Taurine supplementation significantly improved several MetS-related parameters: lowered SBP and DBP (with dose–response associations), reduced FBG (notably with higher total cumulative dose), and decreased TG (with daily dose response). HDL-C did not significantly change, though trends may still impact atherosclerosis risk. Mechanistically, blood pressure reductions may reflect enhanced nitric oxide availability and hydrogen sulfide production, improving vasodilation. Glycemic improvements likely involve reduced hepatic glucose output, modulation of glucagon, increased UCP1, enhanced insulin clearance via insulin-degrading enzyme, and support of beta-cell function; taurine may also increase adiponectin expression, improving insulin sensitivity. Compared with prior meta-analyses, this review found significant FBG reductions, possibly due to inclusion of more diabetes-focused studies where baseline hyperglycemia magnifies effects. Lipid improvements included reductions in TC and LDL-C, consistent with taurine’s roles in stimulating bile acid synthesis (via CYP7A1), enhancing LDL receptor activity, and facilitating cholesterol clearance. No significant changes in body weight or BMI were found, suggesting lifestyle interventions may have greater impact on weight. Safety analyses showed no increase in adverse events. Overall, findings support taurine as a complementary nutraceutical for mitigating MetS risk factors, with evidence of dose dependence for several outcomes.

Taurine supplementation favorably affects key MetS risk factors, significantly reducing SBP, DBP, FBG, and TG, and improving TC and LDL-C, with supportive dose–response relationships. While HDL-C and body composition changes were not significant, glycemic markers such as HOMA and fasting insulin improved, and safety was comparable to controls. Future research should determine optimal dosing and treatment duration, include longer follow-up, and enroll MetS-susceptible populations. Addressing variability in dosage, duration, sample size, disease severity, and participant characteristics will strengthen the evidence base and may inform clinical guideline development for taurine as an adjunct in MetS prevention and management.

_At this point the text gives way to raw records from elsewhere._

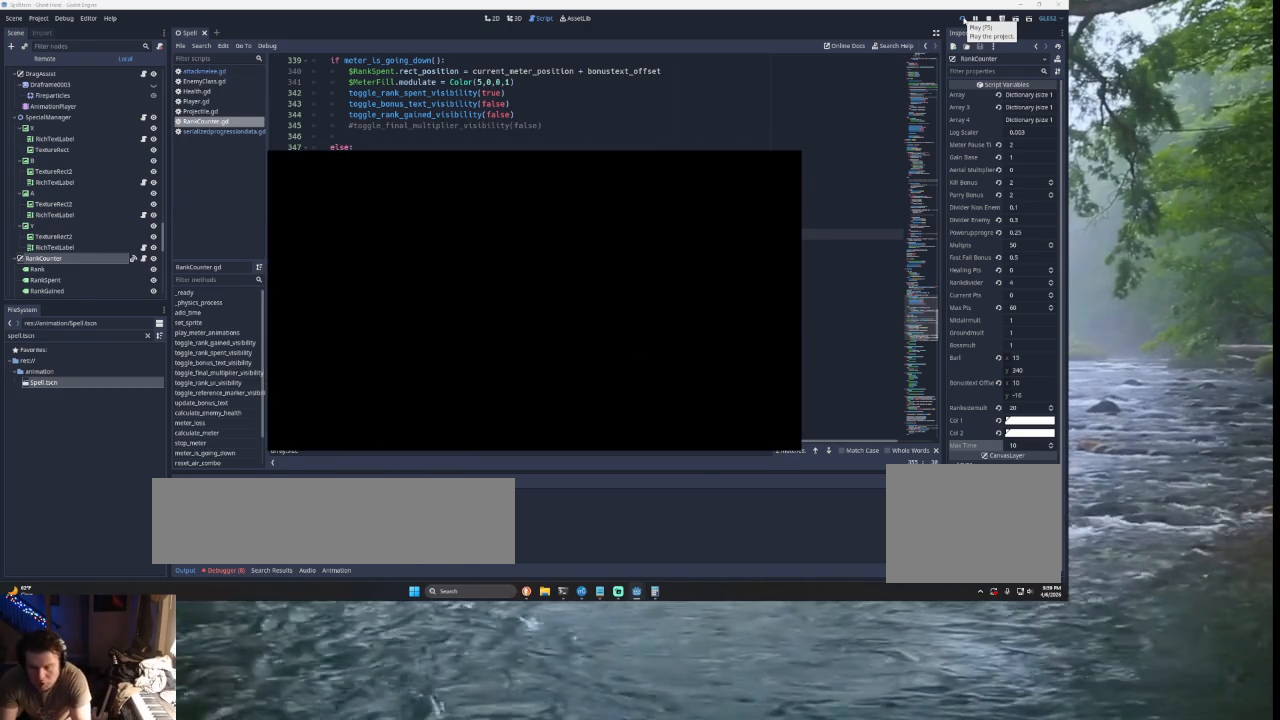
{"buttons": [], "left_stick": "right", "right_stick": "center", "events": []}
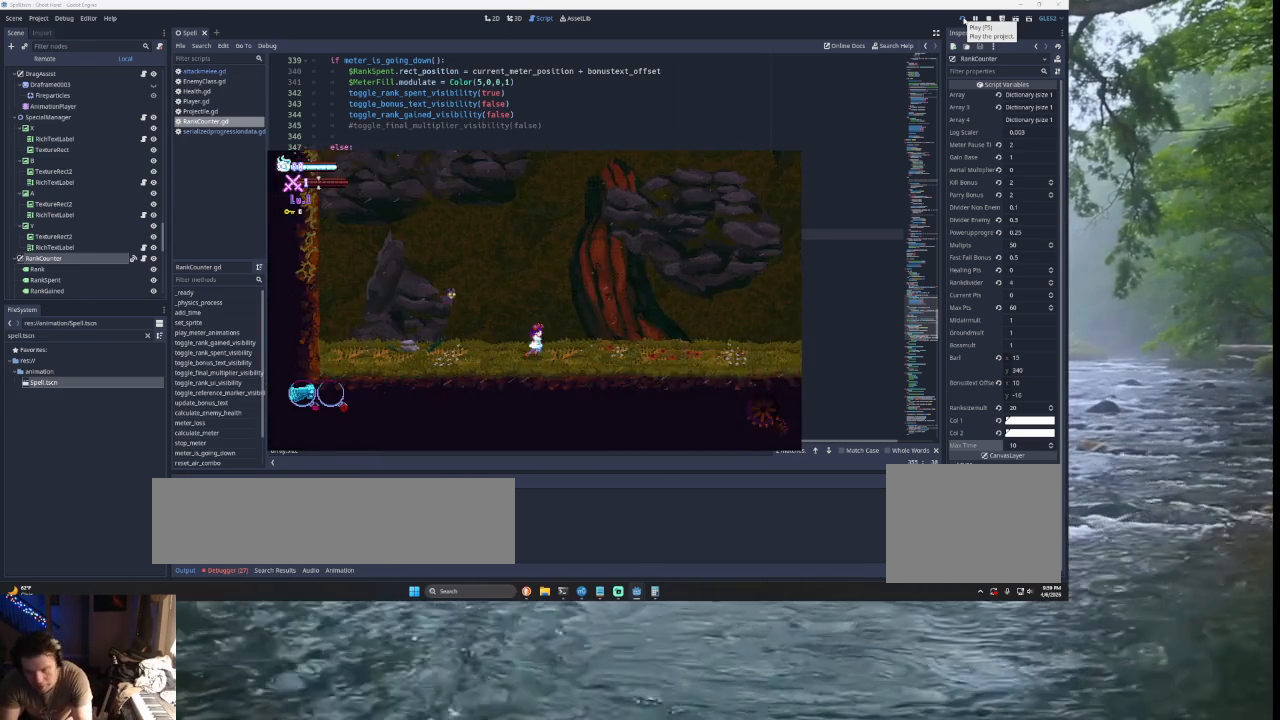
{"buttons": ["TRIANGLE"], "left_stick": "right", "right_stick": "center", "events": [[333, "TRIANGLE", "down"]]}
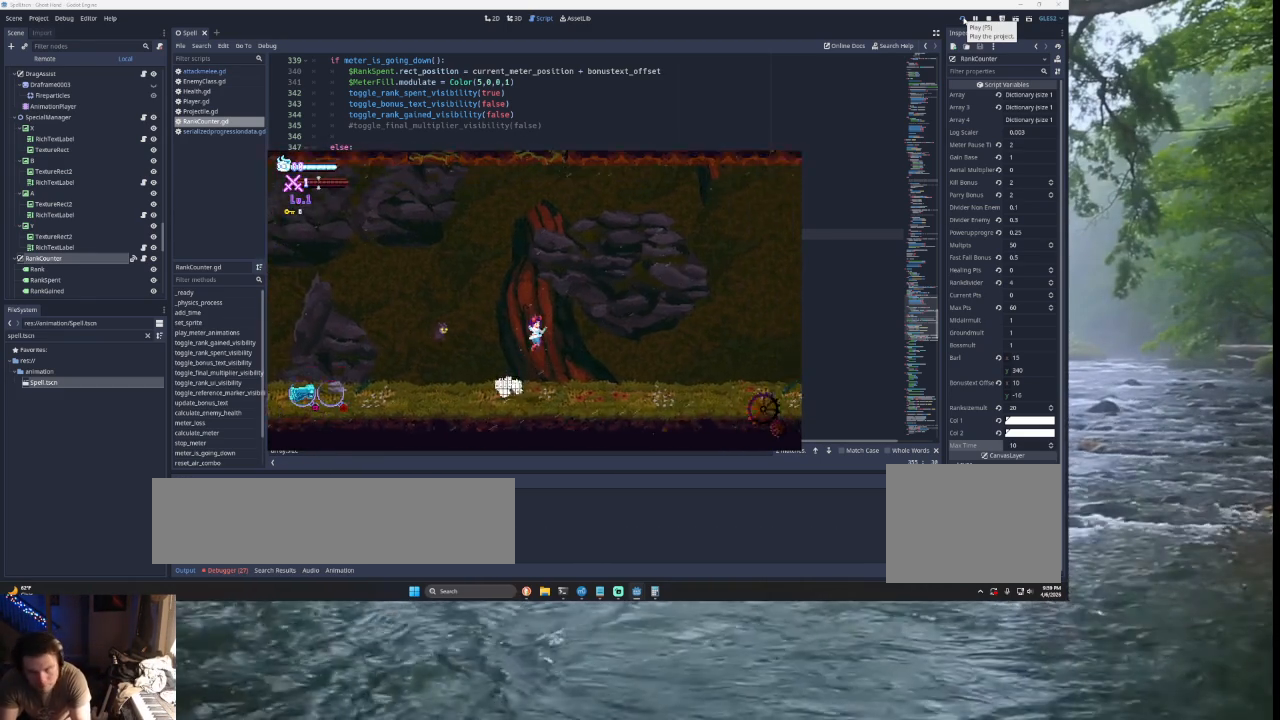
{"buttons": [], "left_stick": "right", "right_stick": "center", "events": [[133, "TRIANGLE", "up"]]}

- High heterogeneity for some outcomes due to varied populations (e.g., diabetes, obesity, cardiovascular disease, healthy participants) and protocols (dietary/exercise differences), potentially attenuating true effects. - Short intervention durations in most trials (often ≤2 months; few up to 1 year), limiting assessment of long-term efficacy and HbA1c changes. - Potential confounding from concurrent medications affecting lipid profiles (e.g., ACE inhibitors, diuretics, vasodilators) in cardiovascular populations. - Lack of direct waist circumference data; BMI used as a surrogate. - Variability in taurine dosage and total cumulative dose across studies; differing baseline risk levels may influence responsiveness. - Some studies lacked allocation concealment details, introducing some risk of bias. - Limited evidence in non-diabetic populations for HbA1c outcomes.